### 任务说明
请抄写页面摘录中从“没有万能良方:运用QueryBandits技术缓解幻觉现象”起，一直到“新训练或基于梯度调整的需求。”为止的全部文字。

━━ 页面摘录 ━━

没有万能良方:运用QueryBandits技术缓解幻觉现象
No One Size Fits All: QueryBandits for Hallucination Mitigation
February 23, 2026
作者: Nicole Cho, William Watson, Alec Koppel, Sumitra Ganesh, Manuela Veloso
cs.AI
摘要
大型语言模型(LLM)的先进推理能力导致幻觉现象愈发频繁,然而现有缓解研究多集中于开源模型的事后检测与参数编辑。由于闭源模型在机构部署中占据绝对主导地位,针对其幻觉问题的研究匮乏尤为令人担忧。我们提出QueryBandits——一个模型无关的上下文赌博框架,该框架通过经验验证的校准奖励函数,自适应地在线学习选择最优查询重写策略。在16个问答场景测试中,表现最佳的QueryBandit(汤普森采样)相较"无重写"基线获得87.5%的胜率,并分别以42.6%和60.3%的优势超越零样本静态策略(如复述或扩展)。此外,所有上下文赌博算法在所有数据集上均优于原始赌博算法,且特征方差越大臂选择方差也越大,这印证了"不存在适用于所有查询的最优重写策略"的发现。我们还发现某些静态策略比"无重写"产生更高的累积遗憾,表明僵化的查询重写策略反而会加剧幻觉。因此,通过QueryBandits基于语义特征学习在线策略,可仅凭前向传播机制改变模型行为,使其能应用于闭源模型,并规避重新训练或基于梯度调整的需求。

━━━
━━ 数据记录 ━━

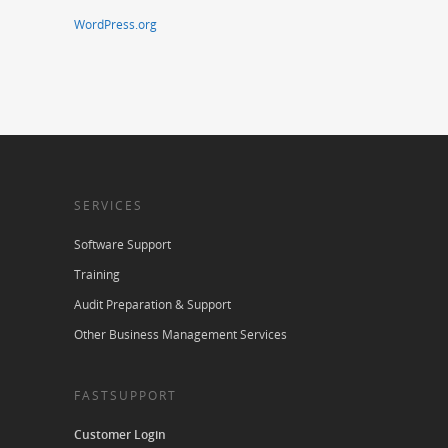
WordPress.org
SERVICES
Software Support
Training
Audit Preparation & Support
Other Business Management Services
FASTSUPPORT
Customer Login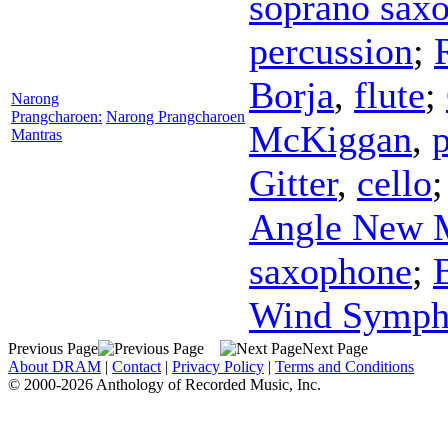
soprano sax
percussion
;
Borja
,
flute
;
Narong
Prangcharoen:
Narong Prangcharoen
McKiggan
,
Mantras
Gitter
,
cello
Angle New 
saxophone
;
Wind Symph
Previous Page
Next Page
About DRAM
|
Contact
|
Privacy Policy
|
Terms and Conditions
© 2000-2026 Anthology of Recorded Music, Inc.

━━━
━━ 数据记录 ━━

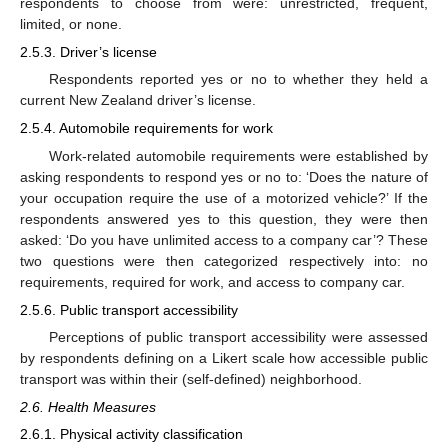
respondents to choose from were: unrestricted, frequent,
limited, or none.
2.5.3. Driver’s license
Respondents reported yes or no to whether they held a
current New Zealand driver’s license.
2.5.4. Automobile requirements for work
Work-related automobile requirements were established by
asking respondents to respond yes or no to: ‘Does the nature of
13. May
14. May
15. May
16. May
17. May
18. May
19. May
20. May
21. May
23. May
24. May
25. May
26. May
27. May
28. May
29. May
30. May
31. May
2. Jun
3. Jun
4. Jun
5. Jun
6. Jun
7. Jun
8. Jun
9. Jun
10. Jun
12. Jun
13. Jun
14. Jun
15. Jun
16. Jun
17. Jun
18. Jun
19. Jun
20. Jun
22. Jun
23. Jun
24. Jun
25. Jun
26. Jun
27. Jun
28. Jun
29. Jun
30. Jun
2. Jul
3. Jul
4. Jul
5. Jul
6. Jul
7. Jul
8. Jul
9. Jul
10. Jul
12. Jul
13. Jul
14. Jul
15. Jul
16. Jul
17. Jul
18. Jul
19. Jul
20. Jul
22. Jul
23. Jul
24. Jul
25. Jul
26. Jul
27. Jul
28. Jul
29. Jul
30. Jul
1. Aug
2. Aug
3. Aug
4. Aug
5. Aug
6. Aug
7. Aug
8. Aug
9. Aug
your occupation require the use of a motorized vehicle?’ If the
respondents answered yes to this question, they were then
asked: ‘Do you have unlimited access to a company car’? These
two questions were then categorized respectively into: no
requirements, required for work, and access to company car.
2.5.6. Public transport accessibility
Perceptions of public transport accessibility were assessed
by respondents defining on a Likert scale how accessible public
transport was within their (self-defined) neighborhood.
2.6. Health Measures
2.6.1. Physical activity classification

━━━
━━ 数据记录 ━━

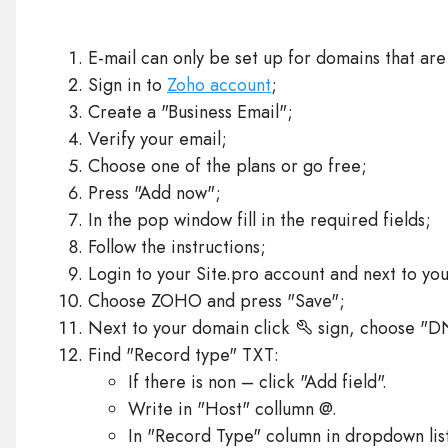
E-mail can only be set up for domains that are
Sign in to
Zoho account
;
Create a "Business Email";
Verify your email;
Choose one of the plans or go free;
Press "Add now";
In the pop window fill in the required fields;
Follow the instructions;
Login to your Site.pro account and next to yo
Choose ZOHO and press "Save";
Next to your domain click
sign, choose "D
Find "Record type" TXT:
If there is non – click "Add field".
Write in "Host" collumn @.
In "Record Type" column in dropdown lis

━━━

### 练习输出
没有万能良方:运用QueryBandits技术缓解幻觉现象
No One Size Fits All: QueryBandits for Hallucination Mitigation
February 23, 2026
作者: Nicole Cho, William Watson, Alec Koppel, Sumitra Ganesh, Manuela Veloso
cs.AI
摘要
大型语言模型(LLM)的先进推理能力导致幻觉现象愈发频繁,然而现有缓解研究多集中于开源模型的事后检测与参数编辑。由于闭源模型在机构部署中占据绝对主导地位,针对其幻觉问题的研究匮乏尤为令人担忧。我们提出QueryBandits——一个模型无关的上下文赌博框架,该框架通过经验验证的校准奖励函数,自适应地在线学习选择最优查询重写策略。在16个问答场景测试中,表现最佳的QueryBandit(汤普森采样)相较"无重写"基线获得87.5%的胜率,并分别以42.6%和60.3%的优势超越零样本静态策略(如复述或扩展)。此外,所有上下文赌博算法在所有数据集上均优于原始赌博算法,且特征方差越大臂选择方差也越大,这印证了"不存在适用于所有查询的最优重写策略"的发现。我们还发现某些静态策略比"无重写"产生更高的累积遗憾,表明僵化的查询重写策略反而会加剧幻觉。因此,通过QueryBandits基于语义特征学习在线策略,可仅凭前向传播机制改变模型行为,使其能应用于闭源模型,并规避重新训练或基于梯度调整的需求。